La plupart concluent à une association possible, mais tout en appelant à la prudence devant le risque majeur de biais de confusion (génétique, familial, environnemental, lié aux indications de ce traitement) et la qualité hétérogène des études. Lorsque l’on se concentre sur les rares études de cohorte utilisant des analyses intra-fratries, l’augmentation de risque observée en analyses de cohortes complètes (hazard ratios proches de 1,05–1,10) disparaît ou s’atténue autour de 1,0, ce qui n’est pas compatible avec un effet causal du paracétamol.
Un signal médiatique fort, une évidence scientifique faible
L’umbrella review montre un chevauchement très important des études primaires entre revues (corrected covered area 23%) et une qualité méthodologique globalement faible selon AMSTAR 2 : sept revues sont jugées de qualité « critiquement basse », deux de qualité « basse ». Une seule revue incluait des études contrôlant de façon adéquate les facteurs familiaux par modèle de frères et sœurs.
Dans ces analyses, les hausses de risque d’autisme (HR 1,05 ; IC à 95 % 1,02–1,08) et de TDAH (HR 1,07 et 2,02) observées en analyses de cohortes ne sont plus retrouvées en modèles intra-fratries qui réduisent le risque de biais génétique (HR proches de 0,98–1,06). Une cohorte japonaise récente confirme cette atténuation, avec des HR passant d’environ 1,1–1,3 à des valeurs non significativement différentes de 1.
Parallèlement, aucune donnée humaine solide ni expérimentale animale à doses thérapeutiques ne démontre un mécanisme neurotoxique établi du paracétamol.

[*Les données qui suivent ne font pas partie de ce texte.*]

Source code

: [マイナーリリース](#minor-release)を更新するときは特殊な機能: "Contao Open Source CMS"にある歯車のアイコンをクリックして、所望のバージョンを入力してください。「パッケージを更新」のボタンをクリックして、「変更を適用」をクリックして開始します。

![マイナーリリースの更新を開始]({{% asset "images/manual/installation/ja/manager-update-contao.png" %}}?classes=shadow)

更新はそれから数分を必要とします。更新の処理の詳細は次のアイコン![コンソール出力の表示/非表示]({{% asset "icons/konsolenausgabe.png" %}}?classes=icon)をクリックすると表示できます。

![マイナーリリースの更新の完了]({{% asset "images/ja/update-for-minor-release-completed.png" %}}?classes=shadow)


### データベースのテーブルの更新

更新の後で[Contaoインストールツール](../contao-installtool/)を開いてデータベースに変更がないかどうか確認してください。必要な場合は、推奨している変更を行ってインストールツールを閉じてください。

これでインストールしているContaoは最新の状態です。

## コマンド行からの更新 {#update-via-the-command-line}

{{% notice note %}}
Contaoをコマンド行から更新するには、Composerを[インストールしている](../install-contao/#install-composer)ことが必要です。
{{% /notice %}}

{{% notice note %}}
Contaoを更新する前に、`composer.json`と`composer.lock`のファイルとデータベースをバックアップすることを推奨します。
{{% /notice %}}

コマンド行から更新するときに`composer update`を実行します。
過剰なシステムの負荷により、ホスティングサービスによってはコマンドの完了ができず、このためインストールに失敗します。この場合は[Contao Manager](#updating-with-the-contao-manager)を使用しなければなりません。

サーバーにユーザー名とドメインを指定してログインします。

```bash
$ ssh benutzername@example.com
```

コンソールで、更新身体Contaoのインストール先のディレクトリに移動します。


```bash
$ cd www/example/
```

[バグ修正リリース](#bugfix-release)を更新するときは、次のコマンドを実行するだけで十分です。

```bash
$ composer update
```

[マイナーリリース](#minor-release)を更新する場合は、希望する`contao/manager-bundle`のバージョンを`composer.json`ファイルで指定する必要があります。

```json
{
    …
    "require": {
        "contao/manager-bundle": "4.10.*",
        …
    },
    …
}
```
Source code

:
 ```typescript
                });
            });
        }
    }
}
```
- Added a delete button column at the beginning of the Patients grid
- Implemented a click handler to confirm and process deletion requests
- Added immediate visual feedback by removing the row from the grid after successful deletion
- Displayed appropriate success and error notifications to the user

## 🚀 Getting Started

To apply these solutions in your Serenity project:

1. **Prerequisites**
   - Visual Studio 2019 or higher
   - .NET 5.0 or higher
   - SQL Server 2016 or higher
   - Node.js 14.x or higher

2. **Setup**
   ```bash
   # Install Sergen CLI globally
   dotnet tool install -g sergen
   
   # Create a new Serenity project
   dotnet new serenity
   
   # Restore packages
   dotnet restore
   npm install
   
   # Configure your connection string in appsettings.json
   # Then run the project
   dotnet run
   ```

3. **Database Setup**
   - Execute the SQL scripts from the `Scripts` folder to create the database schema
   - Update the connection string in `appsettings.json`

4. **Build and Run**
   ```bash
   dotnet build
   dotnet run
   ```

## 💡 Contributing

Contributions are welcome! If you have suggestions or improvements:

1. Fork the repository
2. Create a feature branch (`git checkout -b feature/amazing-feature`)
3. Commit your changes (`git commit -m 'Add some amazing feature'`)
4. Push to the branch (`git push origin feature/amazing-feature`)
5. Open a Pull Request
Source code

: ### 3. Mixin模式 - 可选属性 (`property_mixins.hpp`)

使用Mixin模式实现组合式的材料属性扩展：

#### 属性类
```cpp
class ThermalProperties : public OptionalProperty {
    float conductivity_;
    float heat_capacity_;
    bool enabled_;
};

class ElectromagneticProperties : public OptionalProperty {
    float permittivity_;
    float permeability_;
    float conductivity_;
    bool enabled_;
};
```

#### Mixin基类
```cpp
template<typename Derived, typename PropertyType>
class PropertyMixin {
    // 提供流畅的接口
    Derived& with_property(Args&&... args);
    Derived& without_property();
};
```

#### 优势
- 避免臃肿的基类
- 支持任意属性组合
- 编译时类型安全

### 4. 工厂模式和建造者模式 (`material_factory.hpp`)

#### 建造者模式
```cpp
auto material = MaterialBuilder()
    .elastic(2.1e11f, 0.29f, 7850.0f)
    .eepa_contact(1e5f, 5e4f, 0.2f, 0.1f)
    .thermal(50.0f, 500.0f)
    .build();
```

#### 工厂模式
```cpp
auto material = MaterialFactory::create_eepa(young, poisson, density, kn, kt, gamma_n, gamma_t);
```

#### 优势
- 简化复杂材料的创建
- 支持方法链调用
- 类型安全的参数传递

En revanche, les risques fœtaux des AINS (oligoamnios, fermeture ductale) et de l’hyperthermie non traitée (organogénèse, risque obstétricaux) et des causes de la fièvre (infections virales) sont bien documentés, ce qui plaide pour ne pas décourager l’usage raisonné du paracétamol pendant la grossesse.
Des associations très sensibles aux analyses intra-fratries, une tolérance rassurante
Cette umbrella review s’appuie sur une recherche systématique des revues de cohortes, études cas-témoins et essais, couvrant plusieurs bases bibliographiques et la littérature grise jusqu’au 30 septembre 2025. Les résultats doivent toutefois être interprétés dans le cadre d’un corpus largement observationnel, marqué par une hétérogénéité des définitions d’exposition, des outils diagnostiques d’autisme et de TDAH, et une prise en compte très variable des facteurs de confusion.
Les modèles intra-fratries, bien qu’imparfaits, renforcent la généralisabilité d’un message central pour la pratique : les données actuelles ne justifient pas de restreindre le paracétamol lorsqu’il est cliniquement indiqué pour traiter douleur ou fièvre chez la femme enceinte, en gardant le principe de la dose efficace minimale sur la durée la plus courte.
Pour aller plus loin, les priorités de recherche sont désormais des cohortes de grande taille avec évaluation rigoureuse de l’exposition, ajustement approfondi (génétique, environnement, indication), triangulation des méthodes (analyses populationnelles, intra-fratries, contrôles négatifs) et exploration d’autres issues neurodéveloppementales afin de consolider, ou d’infirmer, définitivement ce signal.